Records supplied

****************************************

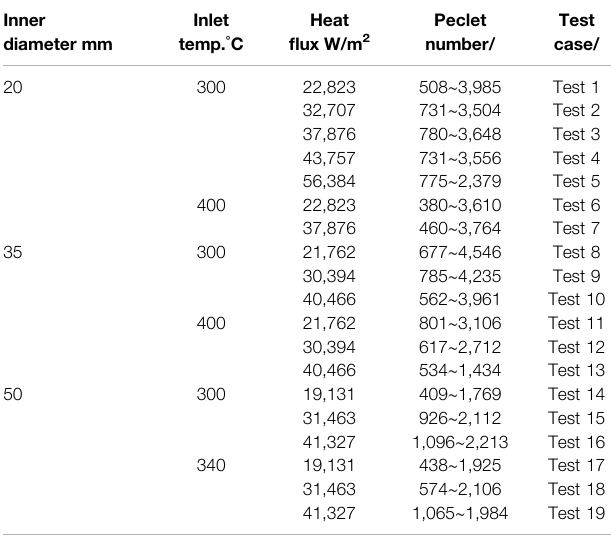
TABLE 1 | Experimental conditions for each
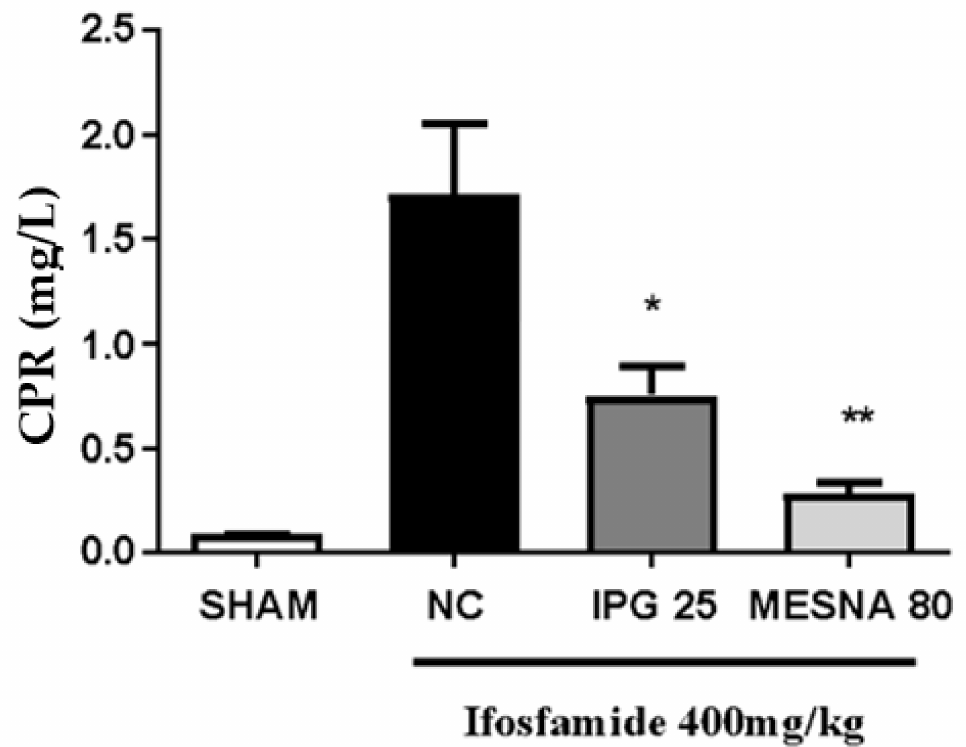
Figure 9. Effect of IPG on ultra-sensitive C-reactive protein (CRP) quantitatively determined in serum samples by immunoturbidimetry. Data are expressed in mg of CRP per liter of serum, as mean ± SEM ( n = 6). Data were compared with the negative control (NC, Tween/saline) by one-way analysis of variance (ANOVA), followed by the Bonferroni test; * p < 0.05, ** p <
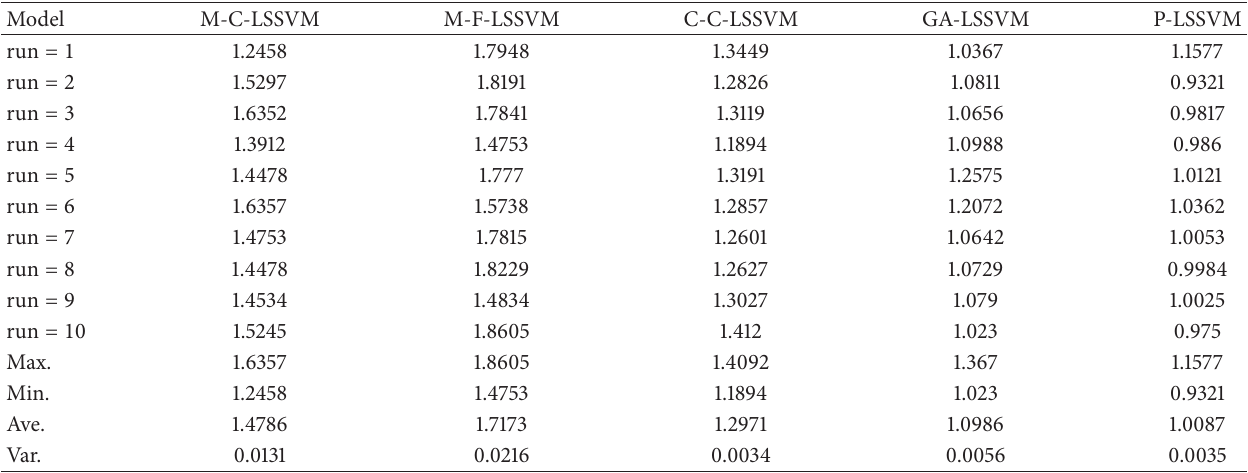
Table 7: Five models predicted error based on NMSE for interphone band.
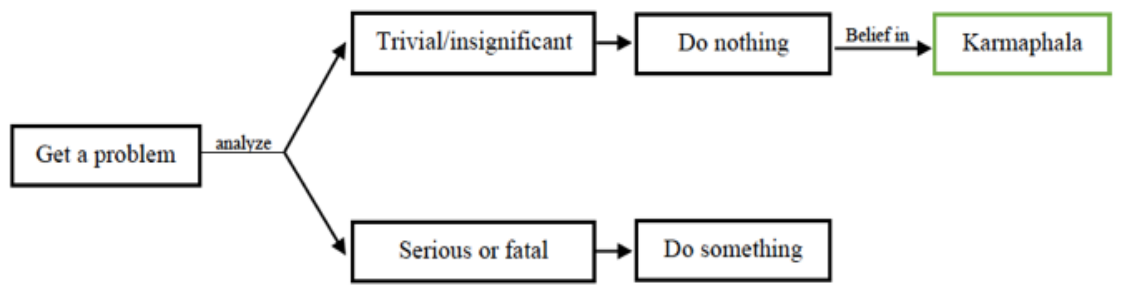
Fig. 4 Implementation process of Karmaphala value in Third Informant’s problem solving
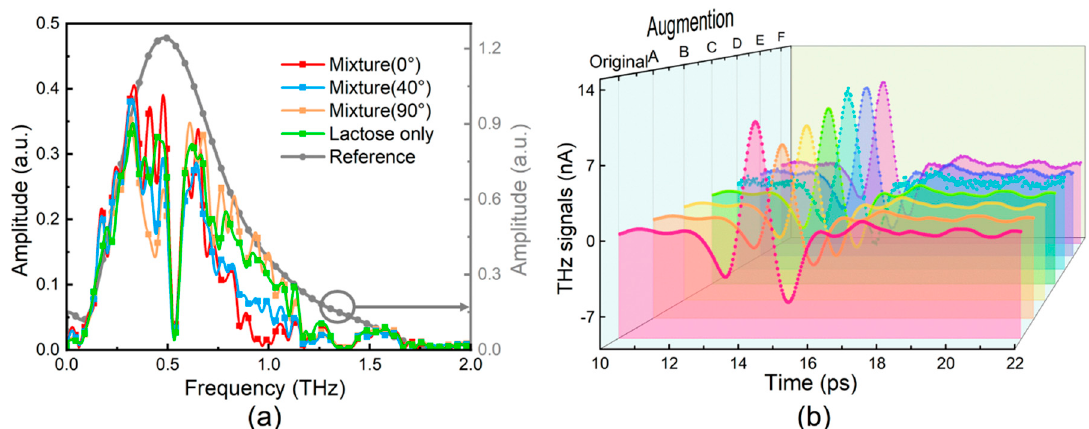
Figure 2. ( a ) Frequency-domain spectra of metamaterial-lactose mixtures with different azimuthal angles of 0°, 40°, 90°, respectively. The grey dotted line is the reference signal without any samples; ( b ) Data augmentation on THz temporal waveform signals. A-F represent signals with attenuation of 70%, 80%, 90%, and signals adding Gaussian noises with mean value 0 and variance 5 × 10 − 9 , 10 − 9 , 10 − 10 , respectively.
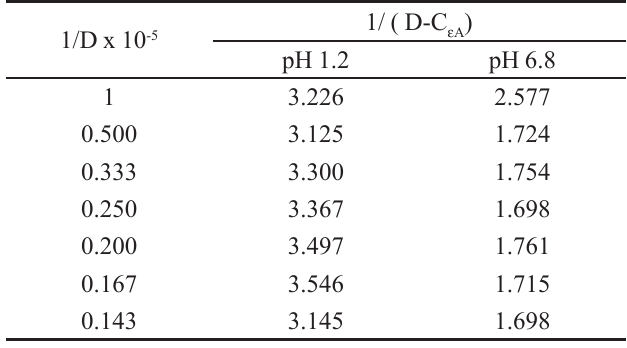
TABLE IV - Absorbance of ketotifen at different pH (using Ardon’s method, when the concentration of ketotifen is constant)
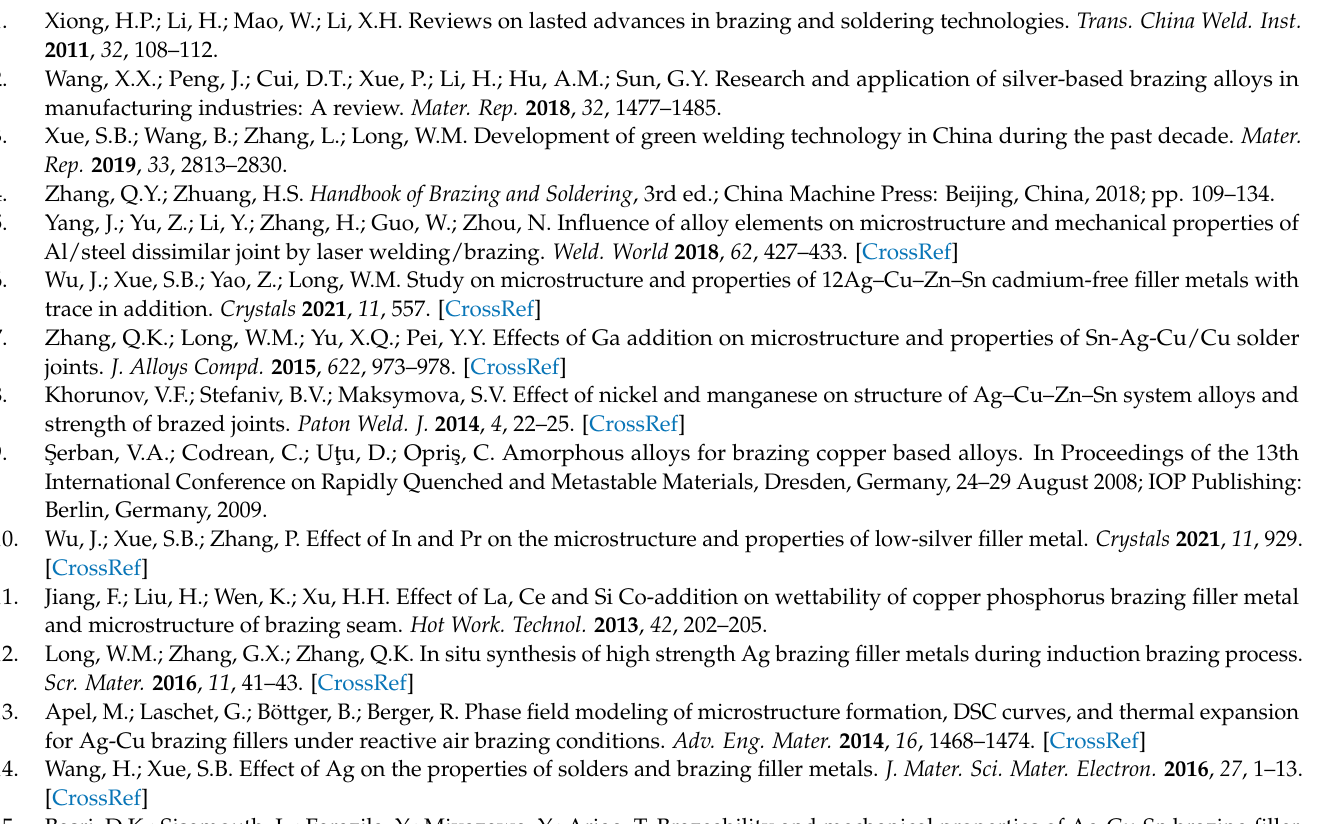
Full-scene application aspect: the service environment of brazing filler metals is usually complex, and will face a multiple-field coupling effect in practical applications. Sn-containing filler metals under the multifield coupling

****************************************

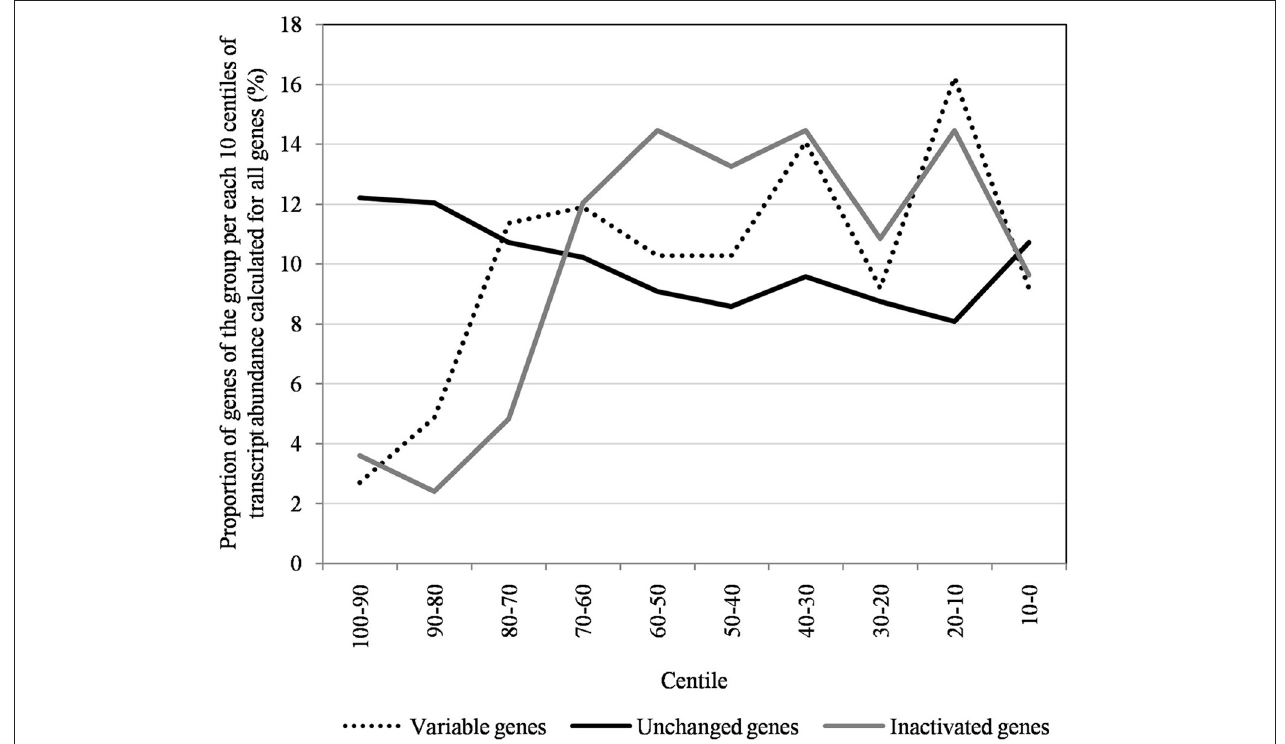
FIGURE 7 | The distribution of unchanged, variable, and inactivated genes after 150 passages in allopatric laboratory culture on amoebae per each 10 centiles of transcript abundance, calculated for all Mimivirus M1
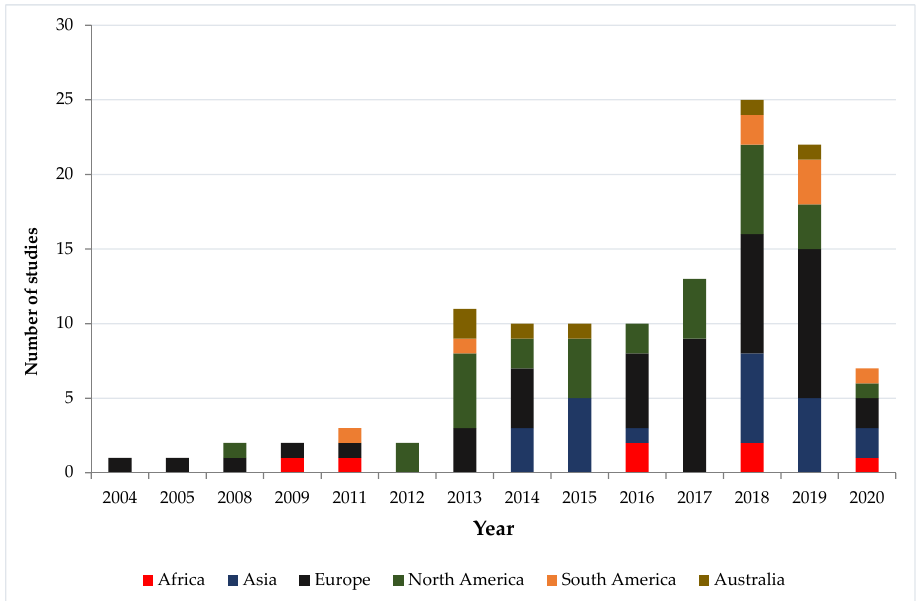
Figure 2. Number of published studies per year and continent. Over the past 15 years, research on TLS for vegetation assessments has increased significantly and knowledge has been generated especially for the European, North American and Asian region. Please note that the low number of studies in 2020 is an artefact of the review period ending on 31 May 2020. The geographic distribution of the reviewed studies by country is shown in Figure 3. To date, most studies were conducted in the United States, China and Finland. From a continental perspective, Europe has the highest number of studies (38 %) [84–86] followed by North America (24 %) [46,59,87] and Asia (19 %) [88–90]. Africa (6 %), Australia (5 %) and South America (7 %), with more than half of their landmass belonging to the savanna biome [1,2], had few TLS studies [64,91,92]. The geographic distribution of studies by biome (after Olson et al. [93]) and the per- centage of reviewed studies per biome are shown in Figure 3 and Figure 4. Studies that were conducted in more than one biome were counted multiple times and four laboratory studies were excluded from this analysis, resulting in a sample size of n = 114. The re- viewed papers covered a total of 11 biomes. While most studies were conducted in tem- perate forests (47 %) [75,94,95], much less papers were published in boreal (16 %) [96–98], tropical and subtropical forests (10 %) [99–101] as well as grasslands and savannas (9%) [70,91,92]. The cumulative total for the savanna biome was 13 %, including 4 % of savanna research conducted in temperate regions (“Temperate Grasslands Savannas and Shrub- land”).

****************************************

What you should do
Every line above between the one containing "Table 7: Five" and the one containing "Full-scene application aspect: the", those two included, is to be printed exactly. No pictures go into the copy.

Answer to this problem
Table 7: Five models predicted error based on NMSE for interphone band.
Fig. 4 Implementation process of Karmaphala value in Third Informant’s problem solving
Figure 2. ( a ) Frequency-domain spectra of metamaterial-lactose mixtures with different azimuthal angles of 0°, 40°, 90°, respectively. The grey dotted line is the reference signal without any samples; ( b ) Data augmentation on THz temporal waveform signals. A-F represent signals with attenuation of 70%, 80%, 90%, and signals adding Gaussian noises with mean value 0 and variance 5 × 10 − 9 , 10 − 9 , 10 − 10 , respectively.
TABLE IV - Absorbance of ketotifen at different pH (using Ardon’s method, when the concentration of ketotifen is constant)
Full-scene application aspect: the service environment of brazing filler metals is usually complex, and will face a multiple-field coupling effect in practical applications. Sn-containing filler metals under the multifield coupling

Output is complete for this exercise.